▸ **Task prompt**
Repeat the data verbatim, images excluded.

Exercise inputs Block Start

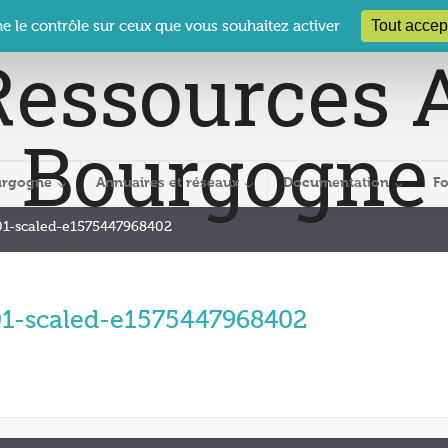
 Le Clos des Présidents – 19-21 rue Coty – 21 000 DIJON
cra@crabour
Tout accep
ne le contrôle sur ceux que vous souhaitez activer
urgogne
Annuaires et réseaux
Documentation
F
01-scaled-e1575447968402
01-scaled-e1575447968402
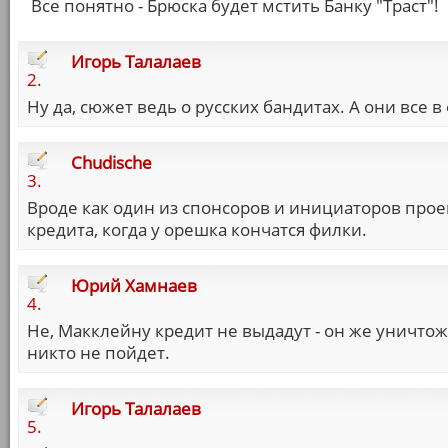
Все понятно - Брюска будет мстить Банку "Траст"!
Игорь Талалаев
2.
Ну да, сюжет ведь о русских бандитах. А они все 
Chudische
3.
Вроде как один из спонсоров и инициаторов проек
кредита, когда у орешка кончатся филки.
Юрий Хамнаев
4.
Не, Макклейну кредит не выдадут - он же уничтожа
никто не пойдет.
Игорь Талалаев
5.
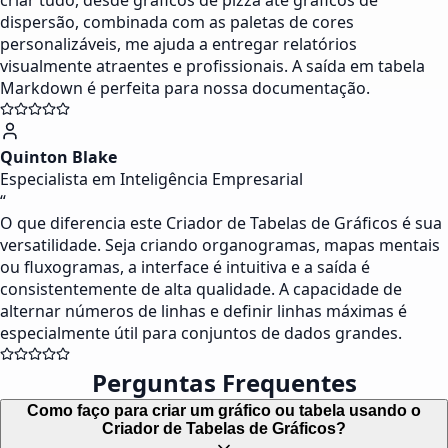
criar tudo, desde gráficos de pizza até gráficos de
dispersão, combinada com as paletas de cores
personalizáveis, me ajuda a entregar relatórios
visualmente atraentes e profissionais. A saída em tabela
Markdown é perfeita para nossa documentação.
Quinton Blake
Especialista em Inteligência Empresarial
“
O que diferencia este Criador de Tabelas de Gráficos é sua
versatilidade. Seja criando organogramas, mapas mentais
ou fluxogramas, a interface é intuitiva e a saída é
consistentemente de alta qualidade. A capacidade de
alternar números de linhas e definir linhas máximas é
especialmente útil para conjuntos de dados grandes.
Perguntas Frequentes
Como faço para criar um gráfico ou tabela usando o
Criador de Tabelas de Gráficos?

Exercise inputs Block End

▸ **Your response**
 Le Clos des Présidents – 19-21 rue Coty – 21 000 DIJON
cra@crabour
Tout accep
ne le contrôle sur ceux que vous souhaitez activer
urgogne
Annuaires et réseaux
Documentation
F
01-scaled-e1575447968402
01-scaled-e1575447968402
Все понятно - Брюска будет мстить Банку "Траст"!
Игорь Талалаев
2.
Ну да, сюжет ведь о русских бандитах. А они все 
Chudische
3.
Вроде как один из спонсоров и инициаторов проек
кредита, когда у орешка кончатся филки.
Юрий Хамнаев
4.
Не, Макклейну кредит не выдадут - он же уничтожа
никто не пойдет.
Игорь Талалаев
5.
criar tudo, desde gráficos de pizza até gráficos de
dispersão, combinada com as paletas de cores
personalizáveis, me ajuda a entregar relatórios
visualmente atraentes e profissionais. A saída em tabela
Markdown é perfeita para nossa documentação.
Quinton Blake
Especialista em Inteligência Empresarial
“
O que diferencia este Criador de Tabelas de Gráficos é sua
versatilidade. Seja criando organogramas, mapas mentais
ou fluxogramas, a interface é intuitiva e a saída é
consistentemente de alta qualidade. A capacidade de
alternar números de linhas e definir linhas máximas é
especialmente útil para conjuntos de dados grandes.
Perguntas Frequentes
Como faço para criar um gráfico ou tabela usando o
Criador de Tabelas de Gráficos?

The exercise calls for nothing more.